++++ Provided records ++++
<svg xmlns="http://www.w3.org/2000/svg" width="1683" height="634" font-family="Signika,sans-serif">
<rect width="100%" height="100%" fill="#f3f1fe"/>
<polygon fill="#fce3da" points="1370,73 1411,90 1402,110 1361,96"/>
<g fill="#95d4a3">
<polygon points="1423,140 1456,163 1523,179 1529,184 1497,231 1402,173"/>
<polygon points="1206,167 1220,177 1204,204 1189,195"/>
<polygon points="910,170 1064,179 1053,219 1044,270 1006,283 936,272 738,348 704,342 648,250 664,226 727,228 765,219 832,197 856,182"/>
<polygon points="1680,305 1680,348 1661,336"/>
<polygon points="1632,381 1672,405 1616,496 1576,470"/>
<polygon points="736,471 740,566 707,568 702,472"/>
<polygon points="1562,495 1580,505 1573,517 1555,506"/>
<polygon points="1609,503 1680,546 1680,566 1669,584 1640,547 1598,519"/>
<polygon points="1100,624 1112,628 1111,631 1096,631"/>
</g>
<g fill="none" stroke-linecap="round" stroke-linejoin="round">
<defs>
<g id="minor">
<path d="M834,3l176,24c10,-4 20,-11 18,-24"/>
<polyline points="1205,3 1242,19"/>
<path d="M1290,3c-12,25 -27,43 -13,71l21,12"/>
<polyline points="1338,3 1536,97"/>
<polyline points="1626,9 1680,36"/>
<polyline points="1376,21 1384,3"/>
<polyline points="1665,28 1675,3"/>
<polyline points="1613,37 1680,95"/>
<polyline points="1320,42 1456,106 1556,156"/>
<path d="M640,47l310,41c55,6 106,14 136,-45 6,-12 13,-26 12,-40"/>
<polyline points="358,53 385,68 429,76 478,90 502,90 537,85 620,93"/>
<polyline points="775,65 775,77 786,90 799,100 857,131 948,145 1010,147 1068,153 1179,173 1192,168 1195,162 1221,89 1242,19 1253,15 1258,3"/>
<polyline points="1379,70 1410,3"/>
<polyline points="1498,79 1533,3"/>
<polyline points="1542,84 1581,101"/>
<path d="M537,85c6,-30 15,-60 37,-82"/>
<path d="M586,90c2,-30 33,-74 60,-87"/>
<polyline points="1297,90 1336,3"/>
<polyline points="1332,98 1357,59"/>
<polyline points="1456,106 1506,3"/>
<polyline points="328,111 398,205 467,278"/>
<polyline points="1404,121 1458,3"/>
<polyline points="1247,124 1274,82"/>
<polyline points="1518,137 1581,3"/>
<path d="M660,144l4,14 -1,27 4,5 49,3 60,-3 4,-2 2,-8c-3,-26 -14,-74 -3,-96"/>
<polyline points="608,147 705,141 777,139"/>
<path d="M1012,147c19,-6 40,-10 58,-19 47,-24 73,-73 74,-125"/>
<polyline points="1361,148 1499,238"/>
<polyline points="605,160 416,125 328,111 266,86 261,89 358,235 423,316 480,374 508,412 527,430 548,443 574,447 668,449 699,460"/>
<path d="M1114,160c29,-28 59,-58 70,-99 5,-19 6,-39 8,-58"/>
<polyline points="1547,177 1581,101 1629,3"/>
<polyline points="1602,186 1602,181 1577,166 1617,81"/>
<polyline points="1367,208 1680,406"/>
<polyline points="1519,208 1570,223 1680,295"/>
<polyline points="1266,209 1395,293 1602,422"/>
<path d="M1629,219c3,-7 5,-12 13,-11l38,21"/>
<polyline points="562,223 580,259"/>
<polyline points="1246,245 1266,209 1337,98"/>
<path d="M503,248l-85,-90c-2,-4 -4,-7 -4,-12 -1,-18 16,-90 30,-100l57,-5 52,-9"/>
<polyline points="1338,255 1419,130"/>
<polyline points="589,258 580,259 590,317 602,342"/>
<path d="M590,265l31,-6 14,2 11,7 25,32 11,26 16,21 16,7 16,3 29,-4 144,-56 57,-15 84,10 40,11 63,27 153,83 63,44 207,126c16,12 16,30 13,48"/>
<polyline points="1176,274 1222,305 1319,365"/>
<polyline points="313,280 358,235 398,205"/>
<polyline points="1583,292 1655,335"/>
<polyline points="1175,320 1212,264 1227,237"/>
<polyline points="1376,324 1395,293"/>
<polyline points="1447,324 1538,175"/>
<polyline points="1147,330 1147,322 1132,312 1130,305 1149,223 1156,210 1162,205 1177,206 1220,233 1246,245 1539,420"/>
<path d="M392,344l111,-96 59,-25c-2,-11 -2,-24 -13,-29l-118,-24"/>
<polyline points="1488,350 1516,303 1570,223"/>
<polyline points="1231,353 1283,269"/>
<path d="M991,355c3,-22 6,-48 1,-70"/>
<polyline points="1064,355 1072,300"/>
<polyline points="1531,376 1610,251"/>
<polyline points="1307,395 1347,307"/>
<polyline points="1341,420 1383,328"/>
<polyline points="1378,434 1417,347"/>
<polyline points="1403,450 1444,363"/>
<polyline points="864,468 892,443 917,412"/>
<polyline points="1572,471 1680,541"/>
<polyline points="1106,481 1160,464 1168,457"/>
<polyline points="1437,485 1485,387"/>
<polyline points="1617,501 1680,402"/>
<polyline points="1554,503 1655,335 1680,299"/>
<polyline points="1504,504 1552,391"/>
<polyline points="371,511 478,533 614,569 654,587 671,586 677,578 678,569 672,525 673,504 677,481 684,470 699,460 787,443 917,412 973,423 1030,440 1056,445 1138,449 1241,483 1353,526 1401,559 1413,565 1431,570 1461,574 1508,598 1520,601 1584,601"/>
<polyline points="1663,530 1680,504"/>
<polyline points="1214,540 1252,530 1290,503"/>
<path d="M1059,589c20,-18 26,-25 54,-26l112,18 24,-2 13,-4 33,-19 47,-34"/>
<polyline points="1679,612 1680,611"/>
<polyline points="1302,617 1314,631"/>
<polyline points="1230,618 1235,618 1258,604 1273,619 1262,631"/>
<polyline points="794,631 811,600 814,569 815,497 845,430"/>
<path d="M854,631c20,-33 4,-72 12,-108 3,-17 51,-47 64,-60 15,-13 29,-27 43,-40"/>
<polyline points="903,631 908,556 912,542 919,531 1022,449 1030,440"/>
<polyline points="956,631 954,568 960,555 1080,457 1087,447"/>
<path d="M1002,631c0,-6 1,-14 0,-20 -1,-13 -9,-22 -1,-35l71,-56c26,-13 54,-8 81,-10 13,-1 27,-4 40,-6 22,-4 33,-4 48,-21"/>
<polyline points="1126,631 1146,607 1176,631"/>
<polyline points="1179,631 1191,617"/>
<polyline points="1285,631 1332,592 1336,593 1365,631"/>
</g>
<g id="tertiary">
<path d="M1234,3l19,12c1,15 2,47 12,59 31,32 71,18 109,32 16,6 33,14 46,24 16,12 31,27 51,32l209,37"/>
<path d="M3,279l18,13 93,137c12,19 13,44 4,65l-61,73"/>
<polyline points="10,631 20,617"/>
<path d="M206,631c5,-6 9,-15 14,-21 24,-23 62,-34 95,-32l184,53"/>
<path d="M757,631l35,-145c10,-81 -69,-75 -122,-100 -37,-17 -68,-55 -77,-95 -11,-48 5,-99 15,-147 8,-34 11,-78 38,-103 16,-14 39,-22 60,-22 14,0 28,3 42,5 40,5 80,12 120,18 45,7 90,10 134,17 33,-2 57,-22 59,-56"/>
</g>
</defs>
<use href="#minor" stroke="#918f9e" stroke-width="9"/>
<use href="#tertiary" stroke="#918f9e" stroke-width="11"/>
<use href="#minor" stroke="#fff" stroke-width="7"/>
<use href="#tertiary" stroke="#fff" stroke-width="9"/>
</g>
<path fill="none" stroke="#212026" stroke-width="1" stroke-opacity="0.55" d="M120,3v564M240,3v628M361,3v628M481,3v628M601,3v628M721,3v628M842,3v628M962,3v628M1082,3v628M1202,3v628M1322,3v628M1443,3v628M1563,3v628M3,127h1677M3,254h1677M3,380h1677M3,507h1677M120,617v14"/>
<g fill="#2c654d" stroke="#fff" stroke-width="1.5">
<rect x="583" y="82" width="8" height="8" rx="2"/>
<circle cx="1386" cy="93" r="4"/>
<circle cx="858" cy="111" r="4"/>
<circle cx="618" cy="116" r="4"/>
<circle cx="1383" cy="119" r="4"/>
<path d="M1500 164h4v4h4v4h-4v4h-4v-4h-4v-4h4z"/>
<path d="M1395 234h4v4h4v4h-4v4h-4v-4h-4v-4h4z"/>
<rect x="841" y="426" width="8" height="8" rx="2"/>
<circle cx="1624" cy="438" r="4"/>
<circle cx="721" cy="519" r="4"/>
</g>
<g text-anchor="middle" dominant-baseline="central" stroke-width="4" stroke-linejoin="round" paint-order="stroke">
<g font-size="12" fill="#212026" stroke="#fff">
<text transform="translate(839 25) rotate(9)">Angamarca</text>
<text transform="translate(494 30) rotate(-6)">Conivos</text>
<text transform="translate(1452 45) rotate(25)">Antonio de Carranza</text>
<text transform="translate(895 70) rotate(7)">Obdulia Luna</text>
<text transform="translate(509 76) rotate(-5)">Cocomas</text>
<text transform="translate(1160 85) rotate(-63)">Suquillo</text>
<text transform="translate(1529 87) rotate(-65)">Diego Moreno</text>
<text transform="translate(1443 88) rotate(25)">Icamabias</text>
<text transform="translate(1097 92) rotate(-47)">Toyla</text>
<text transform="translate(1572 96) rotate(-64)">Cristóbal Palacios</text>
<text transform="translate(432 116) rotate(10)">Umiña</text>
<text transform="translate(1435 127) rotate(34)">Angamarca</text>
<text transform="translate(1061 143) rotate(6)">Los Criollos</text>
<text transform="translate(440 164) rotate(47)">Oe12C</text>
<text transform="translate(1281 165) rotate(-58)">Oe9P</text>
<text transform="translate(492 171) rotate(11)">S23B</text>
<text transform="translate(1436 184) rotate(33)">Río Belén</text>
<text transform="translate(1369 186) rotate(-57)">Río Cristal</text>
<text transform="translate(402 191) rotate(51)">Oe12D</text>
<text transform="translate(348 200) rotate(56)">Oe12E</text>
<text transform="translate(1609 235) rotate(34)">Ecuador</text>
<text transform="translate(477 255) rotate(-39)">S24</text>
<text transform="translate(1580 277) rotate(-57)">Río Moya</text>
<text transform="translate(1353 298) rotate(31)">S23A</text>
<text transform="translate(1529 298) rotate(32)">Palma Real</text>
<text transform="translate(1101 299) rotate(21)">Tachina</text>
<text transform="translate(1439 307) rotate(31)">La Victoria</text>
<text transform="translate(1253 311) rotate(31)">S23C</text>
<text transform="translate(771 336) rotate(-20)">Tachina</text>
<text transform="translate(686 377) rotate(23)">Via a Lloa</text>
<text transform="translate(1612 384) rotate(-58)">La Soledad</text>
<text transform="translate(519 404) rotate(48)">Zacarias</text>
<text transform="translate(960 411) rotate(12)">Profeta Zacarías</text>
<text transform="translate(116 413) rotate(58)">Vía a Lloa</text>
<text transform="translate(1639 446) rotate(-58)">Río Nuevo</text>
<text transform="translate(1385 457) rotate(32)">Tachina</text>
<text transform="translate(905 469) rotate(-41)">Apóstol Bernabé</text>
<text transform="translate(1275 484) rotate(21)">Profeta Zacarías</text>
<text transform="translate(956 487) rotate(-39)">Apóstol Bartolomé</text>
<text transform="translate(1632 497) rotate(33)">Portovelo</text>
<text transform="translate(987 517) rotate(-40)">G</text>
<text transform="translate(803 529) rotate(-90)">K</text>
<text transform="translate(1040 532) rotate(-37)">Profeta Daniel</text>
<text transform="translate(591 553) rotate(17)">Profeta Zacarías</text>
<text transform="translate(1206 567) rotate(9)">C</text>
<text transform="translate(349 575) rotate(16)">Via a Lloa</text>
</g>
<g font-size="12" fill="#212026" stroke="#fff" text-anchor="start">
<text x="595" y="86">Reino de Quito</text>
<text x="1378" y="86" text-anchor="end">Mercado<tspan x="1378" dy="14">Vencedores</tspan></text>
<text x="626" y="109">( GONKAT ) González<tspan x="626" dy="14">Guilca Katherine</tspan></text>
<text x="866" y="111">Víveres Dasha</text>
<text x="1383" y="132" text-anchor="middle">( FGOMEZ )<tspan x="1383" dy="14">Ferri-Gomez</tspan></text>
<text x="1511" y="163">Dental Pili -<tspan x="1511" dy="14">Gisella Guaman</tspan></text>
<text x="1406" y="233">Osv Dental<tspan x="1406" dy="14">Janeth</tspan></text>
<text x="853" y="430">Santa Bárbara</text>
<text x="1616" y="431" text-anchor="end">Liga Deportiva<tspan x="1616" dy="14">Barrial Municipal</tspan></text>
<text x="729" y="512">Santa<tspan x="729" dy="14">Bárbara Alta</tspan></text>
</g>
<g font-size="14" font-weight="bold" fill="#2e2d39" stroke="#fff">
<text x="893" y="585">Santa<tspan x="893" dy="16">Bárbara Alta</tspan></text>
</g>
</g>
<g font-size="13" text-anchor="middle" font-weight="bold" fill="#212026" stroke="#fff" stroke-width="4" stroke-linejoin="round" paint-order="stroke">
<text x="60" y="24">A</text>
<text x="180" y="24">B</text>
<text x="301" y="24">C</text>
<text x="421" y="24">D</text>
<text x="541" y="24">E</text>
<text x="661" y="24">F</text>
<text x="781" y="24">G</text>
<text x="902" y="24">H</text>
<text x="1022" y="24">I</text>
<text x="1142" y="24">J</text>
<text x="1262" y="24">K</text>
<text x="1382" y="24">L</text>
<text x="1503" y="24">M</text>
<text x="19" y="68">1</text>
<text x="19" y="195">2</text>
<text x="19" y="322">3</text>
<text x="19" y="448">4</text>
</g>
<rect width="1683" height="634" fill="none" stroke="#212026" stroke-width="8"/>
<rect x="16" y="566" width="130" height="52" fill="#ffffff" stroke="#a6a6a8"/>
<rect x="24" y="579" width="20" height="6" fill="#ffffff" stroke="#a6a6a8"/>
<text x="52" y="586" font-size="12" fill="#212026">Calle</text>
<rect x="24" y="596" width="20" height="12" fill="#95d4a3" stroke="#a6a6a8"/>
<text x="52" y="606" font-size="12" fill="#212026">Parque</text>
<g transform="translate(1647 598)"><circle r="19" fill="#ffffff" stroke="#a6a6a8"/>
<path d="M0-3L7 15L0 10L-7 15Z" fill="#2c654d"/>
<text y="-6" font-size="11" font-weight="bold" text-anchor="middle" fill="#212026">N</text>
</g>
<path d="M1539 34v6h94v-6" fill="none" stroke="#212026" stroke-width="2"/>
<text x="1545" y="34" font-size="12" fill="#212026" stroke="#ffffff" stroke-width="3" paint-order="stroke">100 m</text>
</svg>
++++
Work order> Could you work out how many lines in the records include "none"? Answer with the number only.

Solution for this task> 4